Она раскраснелась. Она стала задумчивой и таинственной. Медленно водила пальцем по скатерти. Мы не решались встать.
В дверь скреблись, вошла, подняв хвост, мраморного цвета кошка и вспрыгнула на колени к Мавре Глебовне.
«Пошла вон!..»
Гость сидел, несколько развалясь, упираясь затылком в спинку высокого резного стула, это была, несомненно, барская мебель, сколько приключений должно было с ней произойти, прежде чем она водворилась здесь! Водка подействовала на меня, время застеклилось, самый воздух казался стеклянным, и кровать, как снежный сугроб, высилась в другой комнате. Хозяйка встряхивала двумя пальцами белую кофту на груди, ей было жарко. Я смотрел на нее, на ее полную белую шею, на огурцы и тарелки, на мраморно-пушистого зверя, неслышно ходившего вокруг нас, мне казалось, что сознание мое расширилось до размеров комнаты; если бы я вышел, оно вместило бы в себя весь мир до горизонта. Я заметил, что думаю и воспринимаю себя без слов, думаю о вещах и обозреваю вещи, не зная, как они называются, это было новое ощущение, насторожившее меня. Я склонился над столом и, стараясь сосредоточиться, тщательно налил ей и себе.

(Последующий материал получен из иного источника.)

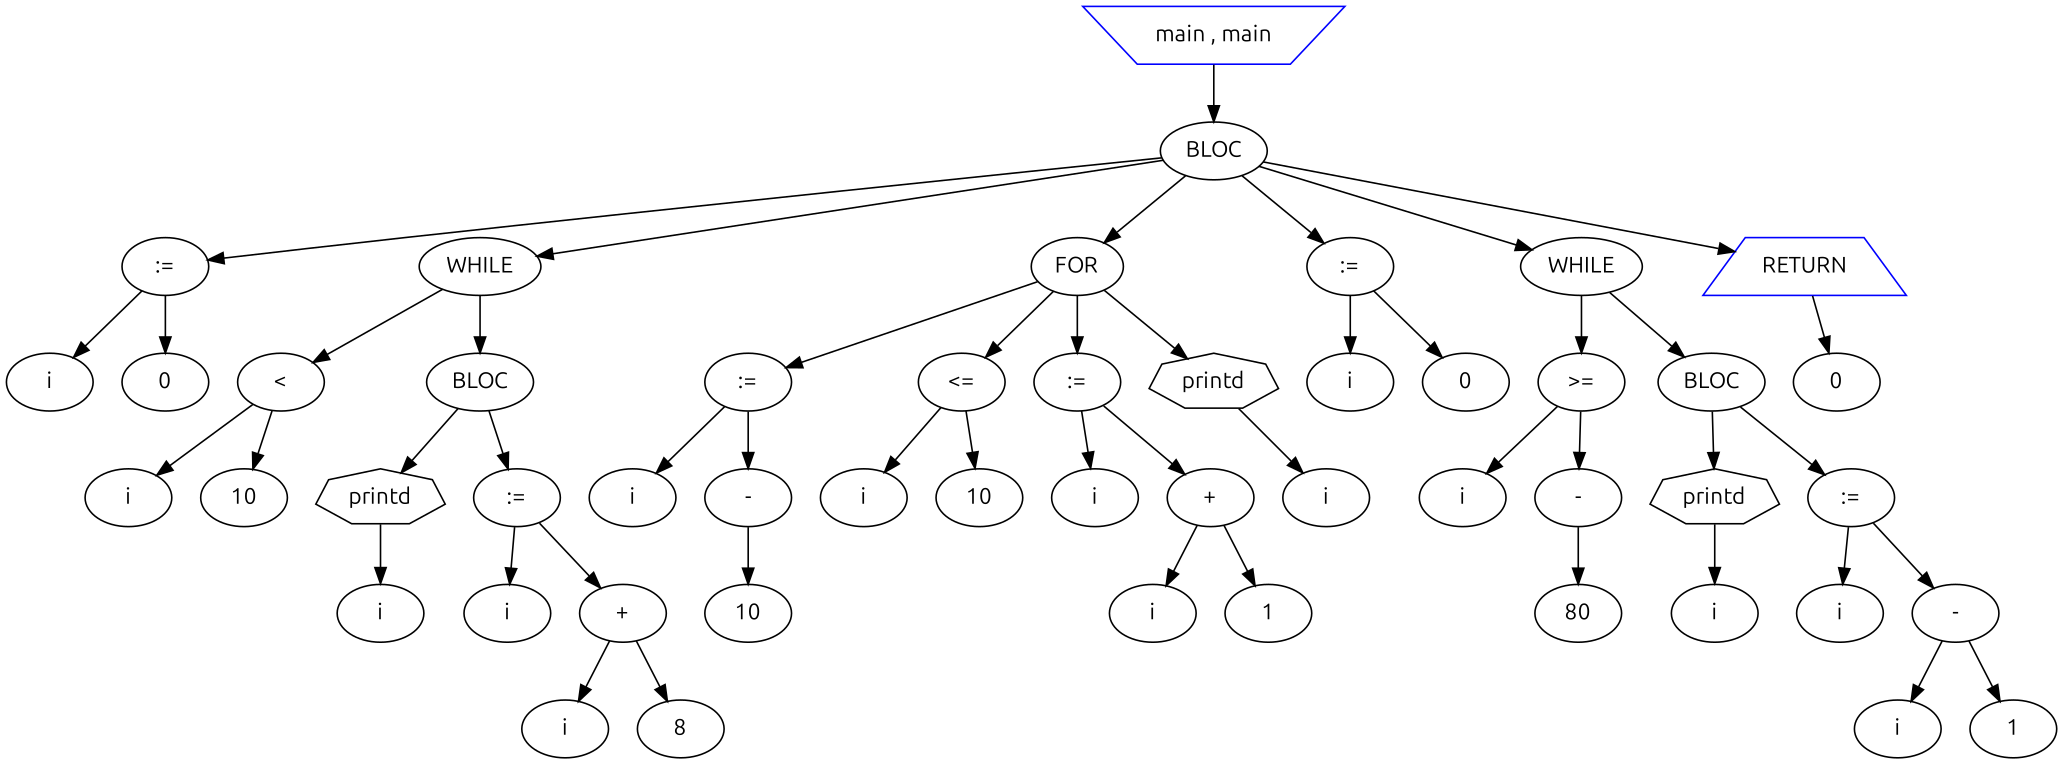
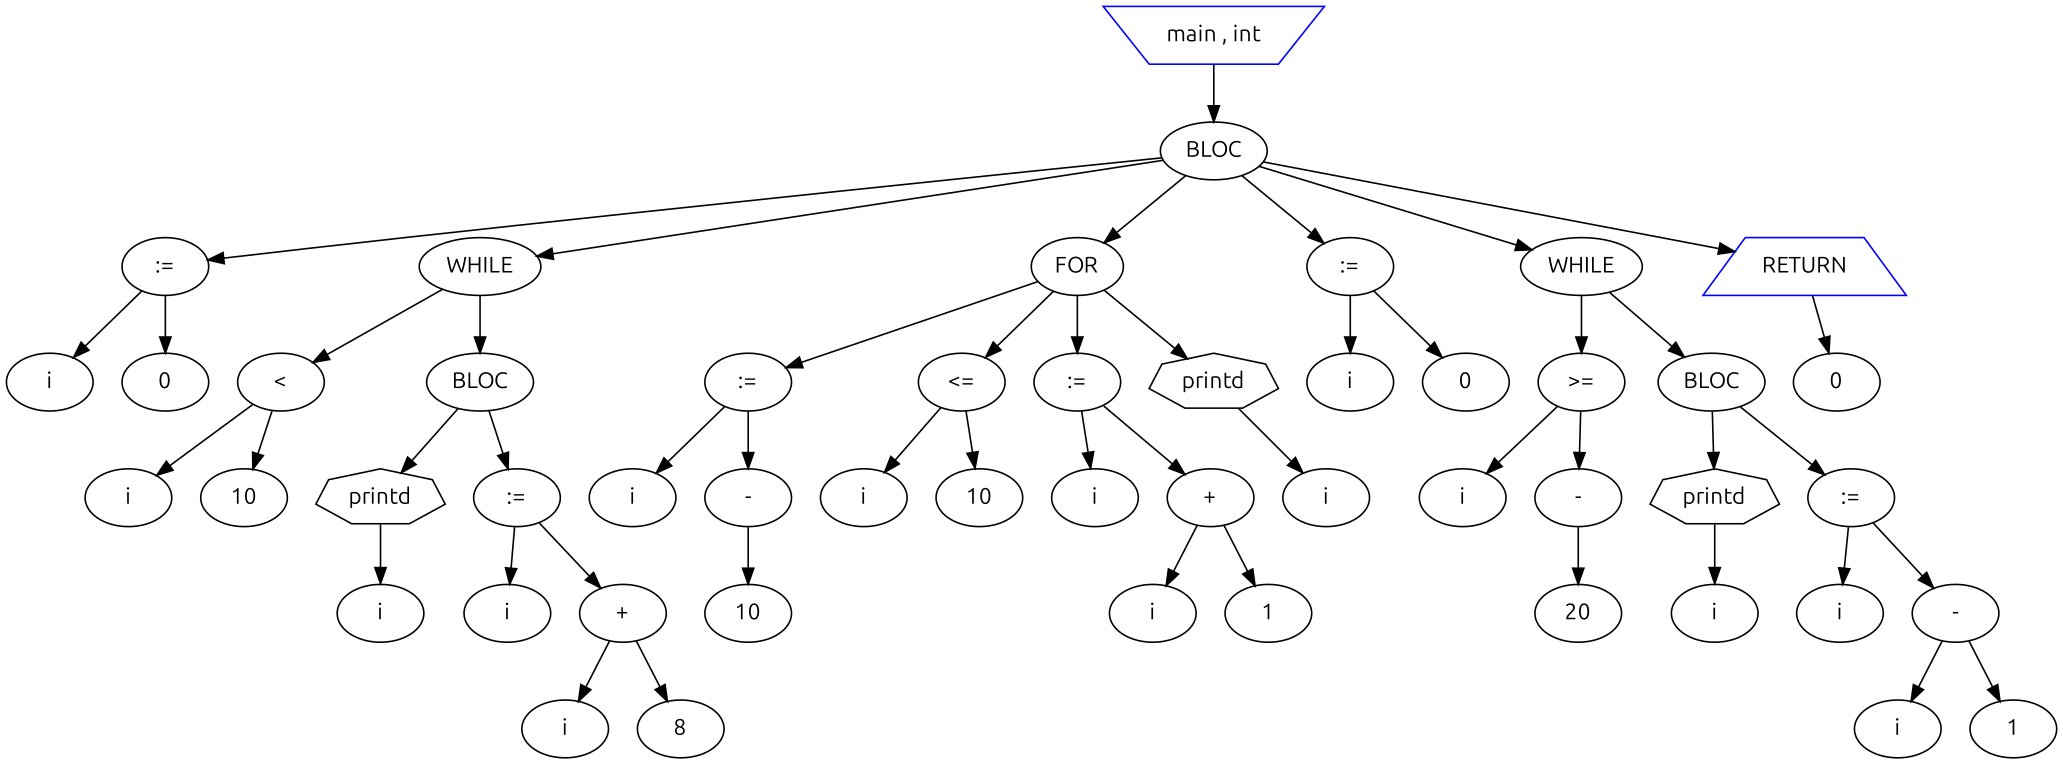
  digraph {
    fontname=Ubuntu
    node [fontname=Ubuntu]
    edge [fontname=Ubuntu]
-   n1 [color=blue label="main , main" shape=invtrapezium]
+   n1 [color=blue label="main , int" shape=invtrapezium]
    n2 [label=BLOC]
    n3 [label=":="]
    n4 [label=WHILE]
    n5 [label=FOR]
    n6 [label=":="]
    n7 [label=WHILE]
    n8 [color=blue label=RETURN shape=trapezium]
    n9 [label=i]
    n10 [label=0]
    n11 [label="<"]
    n12 [label=BLOC]
    n13 [label=":="]
    n14 [label="<="]
    n15 [label=":="]
    n16 [label=printd shape=septagon]
    n17 [label=i]
    n18 [label=0]
    n19 [label=">="]
    n20 [label=BLOC]
    n21 [label=0]
    n22 [label=i]
    n23 [label=10]
    n24 [label=printd shape=septagon]
    n25 [label=":="]
    n26 [label=i]
    n27 [label=i]
    n28 [label="+"]
    n29 [label=i]
    n30 [label=8]
    n31 [label=i]
    n32 [label="-"]
    n33 [label=i]
    n34 [label=10]
    n35 [label=i]
    n36 [label="+"]
    n37 [label=i]
    n38 [label=10]
    n39 [label=i]
    n40 [label=1]
    n41 [label=i]
    n42 [label="-"]
    n43 [label=printd shape=septagon]
    n44 [label=":="]
-   n45 [label=80]
+   n45 [label=20]
    n46 [label=i]
    n47 [label=i]
    n48 [label="-"]
    n49 [label=i]
    n50 [label=1]
    n1 -> n2
    n2 -> n3
    n2 -> n4
    n2 -> n5
    n2 -> n6
    n2 -> n7
    n2 -> n8
    n3 -> n9
    n3 -> n10
    n4 -> n11
    n4 -> n12
    n5 -> n13
    n5 -> n14
    n5 -> n15
    n5 -> n16
    n6 -> n17
    n6 -> n18
    n7 -> n19
    n7 -> n20
    n8 -> n21
    n11 -> n22
    n11 -> n23
    n12 -> n24
    n12 -> n25
    n13 -> n31
    n13 -> n32
    n14 -> n33
    n14 -> n34
    n15 -> n35
    n15 -> n36
    n16 -> n37
    n19 -> n41
    n19 -> n42
    n20 -> n43
    n20 -> n44
    n24 -> n26
    n25 -> n27
    n25 -> n28
    n28 -> n29
    n28 -> n30
    n32 -> n38
    n36 -> n39
    n36 -> n40
    n42 -> n45
    n43 -> n46
    n44 -> n47
    n44 -> n48
    n48 -> n49
    n48 -> n50
  }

Подняв глаза, я встретился с ее взглядом, но она смотрела как бы сквозь меня.
«Ну что, Маша?…»
«А?» — сказала она, очнувшись.
«Я что— то забалдел. У тебя водка на чем настояна?»
«А ты кушай. Кушай… Эвон, сальцом закуси».
«Я сыт, Маша».
«Сейчас с тобой отдохнем. Я тебя ждала».
«Сегодня?»
«Я, может, десять лет тебя ждала».
Раздался стук снаружи, я слышал, как Мавра Глебовна говорила с кем-то в сенях. Она вернулась.
«Давай, что ли, еще по одной…»
«Давай», — сказал я. Она поднесла рюмку к губам, я залпом выпил свою.
«Кто это?»
«Листратовна, кто ж еще, глухая тетеря».
«Что ей понадобилось?»
«Да ничего, сама не знает. Увидала небось, пришла поглядеть…»
«Ну вот, я же говорил».
«Милый, — сказала она, — чего ты беспокоишься? Ну, увидела, ну, узнала. Да она и так знает. И шут с ними со всеми! Я тебе так скажу… — Она вздохнула, разглядывая рюмку, отпила еще немного и поставила. — Если б и Василий Степаныч узнал, то, знаешь… Может, и рад был бы».
«Рад?»
«Ну, рад не рад, а, в общем бы, сделал вид, что ничего не знает».
Я ковырял вилкой в тарелке, она спросила:
«Может, подогреть?»
Кошка сидела на подоконнике. Мавра Глебовна продолжала:
«Василий Степаныч человек хороший. Я ему век благодарна. Заботливый, все в дом несет. У нас, — сказала она, — ничего не бывает».
«Что ты хочешь сказать?»
«То, что слышишь. Неспособный он. Уж и к докторам ходил. А чего доктора скажут? Электричеством лечили, на курорт ездил. Вроде, говорят, переутомление на работе».
«Ты мне уже рассказывала…»
«А рассказывала, так и еще лучше. — Она широко и сладко зевнула. — Устала я чего-то. Не надо бы мне вовсе пить… А может, и напрасно, — проговорила она, взглянув на меня ясными глазами, — я с тобой связалась… А? Чего молчишь-то?»
Ее пальцы, которые я теперь так хорошо знал, отколупнули пуговку на груди, закрыв глаза, она лежала среди белых сугробов на своей высокой кровати, под вечер доила корову, среди ночи вставала и босиком, в белой рубахе, возвращалась с ковшиком холодного, острого кваса. И кто-то шастал под окнами. Мы пили, и обнимались, и погружались в сон. Наутро голубой день сиял между занавесками и цветами, сверкал никелевым огнем и отражался в зеркале, и смутные образы сна не разоблачали перед нами свою плотскую подоплеку, разве только объясняли на причудливом своем языке моему постылому «я», так много значившему для меня, что оно обесценилось в круглой чаше ее тела, в запахе ее подмышек.